> **Отрывок**:
Заметки о послевоенном Орехово-Зуеве Действительного члена Морозовского клуба, профессора Гамэра Баутдинова (начало).
Недавно я с интересом прочёл на сайте Морозовского клуба рассказ краеведа Анатолия Панова об Орехово-Зуеве 30-х годов. Не обошлось и без ностальгии, поскольку многие из названных им мест я видел воочию в первые послевоенные годы.
К примеру, мимо гостиницы на Привокзальной площади мы, мальчишки, обходя её с левой стороны, шли в нашу 16-ю школу, в которой учились с 5-го по 7-й класс. А рядом была 17-я школа для девочек – бывшая церковно-приходская школа при Богородице-Рождественском храме (ныне Храм Новомучеников и Исповедников Орехово-Зуевских).
Остаётся лишь сожалеть, что об этих школах никто сейчас и не вспоминает, а номер 16-й школы и вовсе передали другой. Перечисляя составные части нашего города, автор экскурсии по Орехово-Зуеву ни словом не обмолвился о Новой Стройке. Но прежде чем говорить о ней, совершим небольшой экскурс в прошлое.
Из истории
Зарождение села Орехово восходит к XVII веку. Вот что по этому поводу писали авторы книги «Моя малая родина» В.Н. Алексеева и В.С. Лизунов:
– Погост на Орехове впервые упоминается в писцовой книге «Письма и меры князя Василия Кропоткина, дьяка Игнатья Лукина и подъячего Афанасья Кувязева» 1637 г. как «Сенежской волости в Возминской половине погост на Орехове на реке на Клязьме, а на погосте церковь великого Чудотворца Николы…».

> **Задания**:
A. Перескажите короче абзац отрывка, который начинается словами «К примеру, мимо гостиницы», и сохраните главные факты.
B. Повторите слово в слово часть отрывка от «К примеру, мимо» до «и Исповедников Орехово-Зуевских).».
Эти данные взяты из другого источника.

> **Данные**:
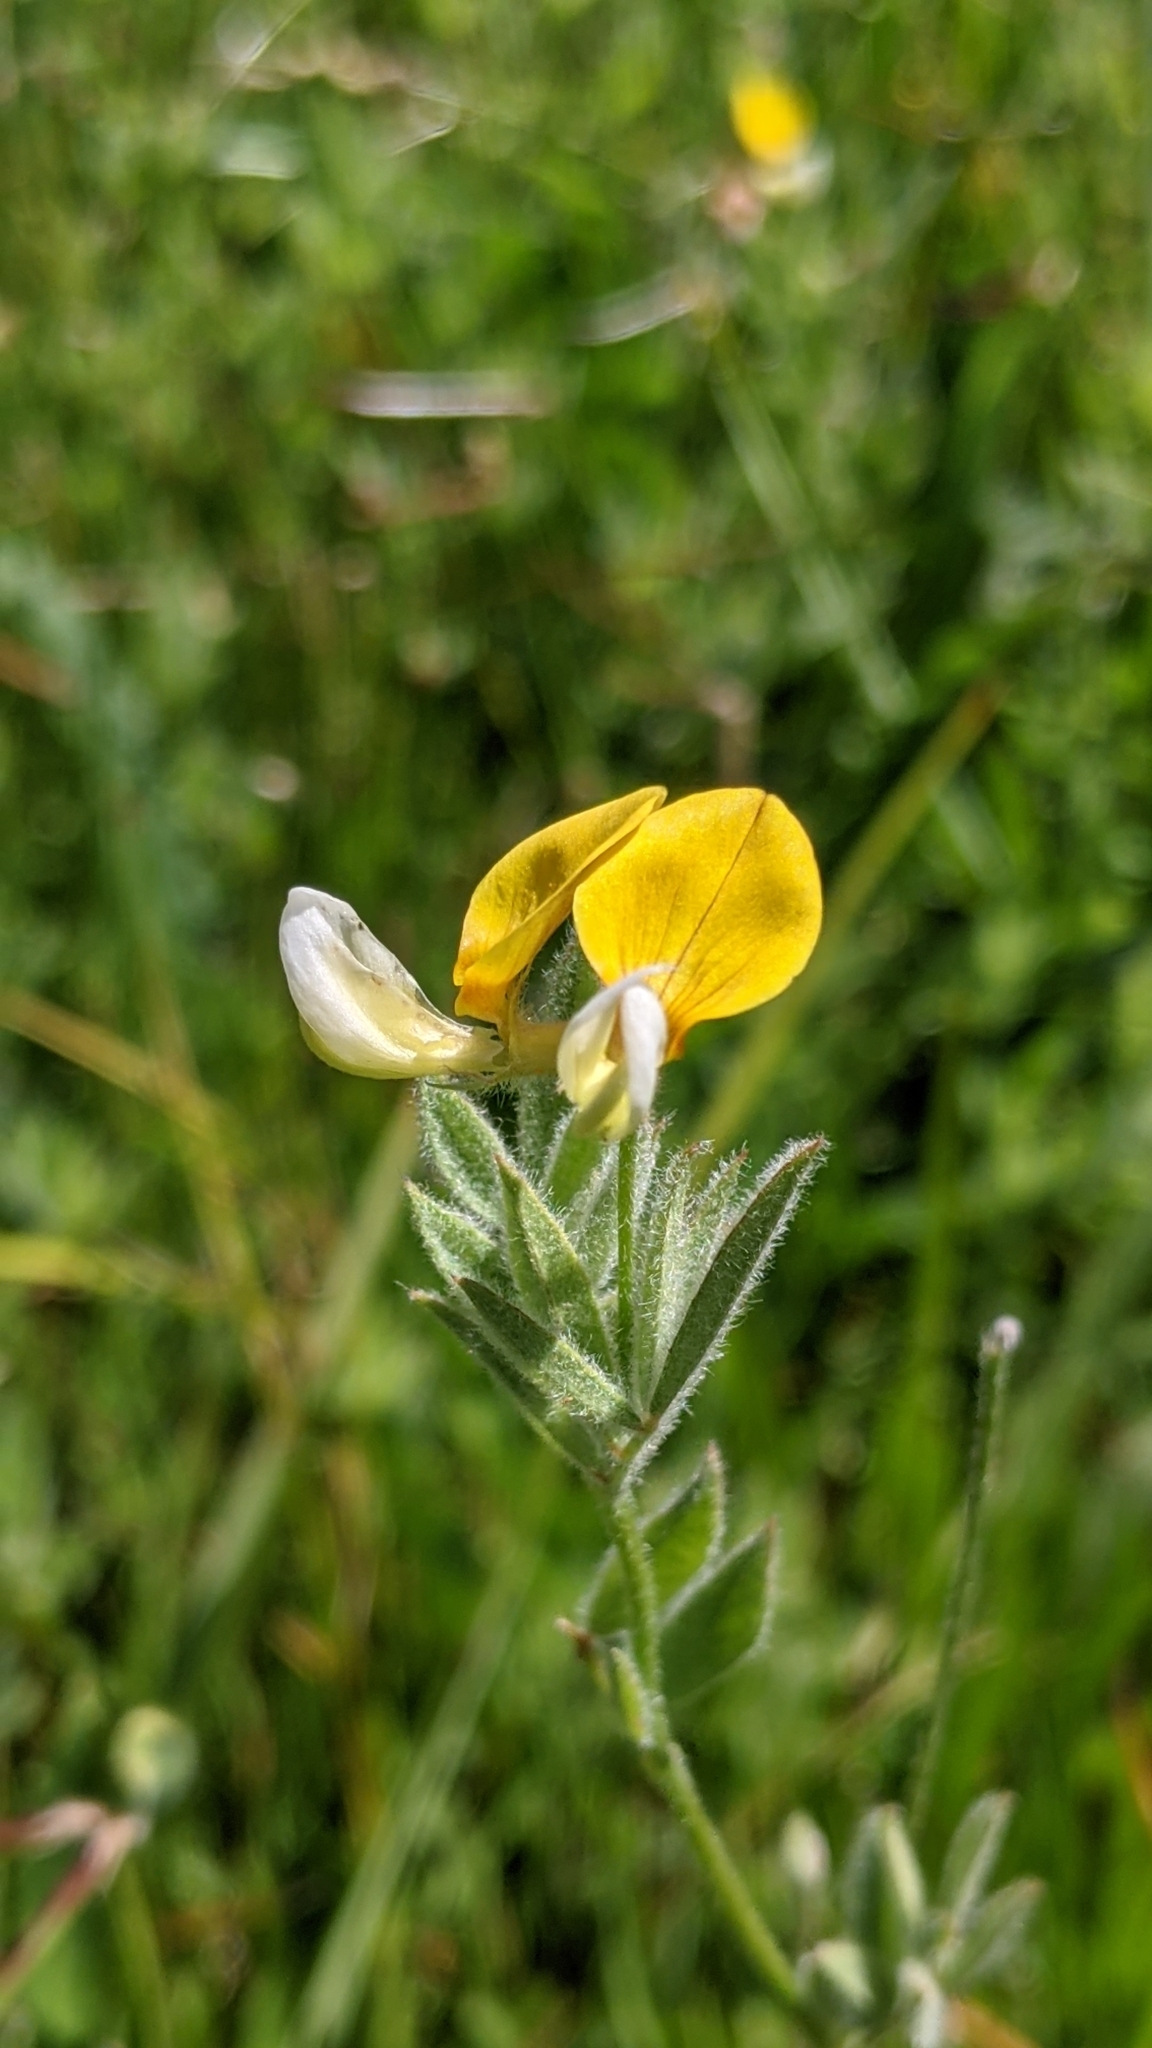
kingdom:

> **Ответы**:
A. Мальчишки ходили в 16-ю школу мимо гостиницы на Привокзальной площади и обходили её слева. В этой школе учились с 5-го по 7-й класс. Рядом была 17-я школа для девочек. Раньше это была церковно-приходская школа при Богородице-Рождественском храме, который теперь называется Храм Новомучеников и Исповедников Орехово-Зуевских.

B.
К примеру, мимо гостиницы на Привокзальной площади мы, мальчишки, обходя её с левой стороны, шли в нашу 16-ю школу, в которой учились с 5-го по 7-й класс. А рядом была 17-я школа для девочек – бывшая церковно-приходская школа при Богородице-Рождественском храме (ныне Храм Новомучеников и Исповедников Орехово-Зуевских).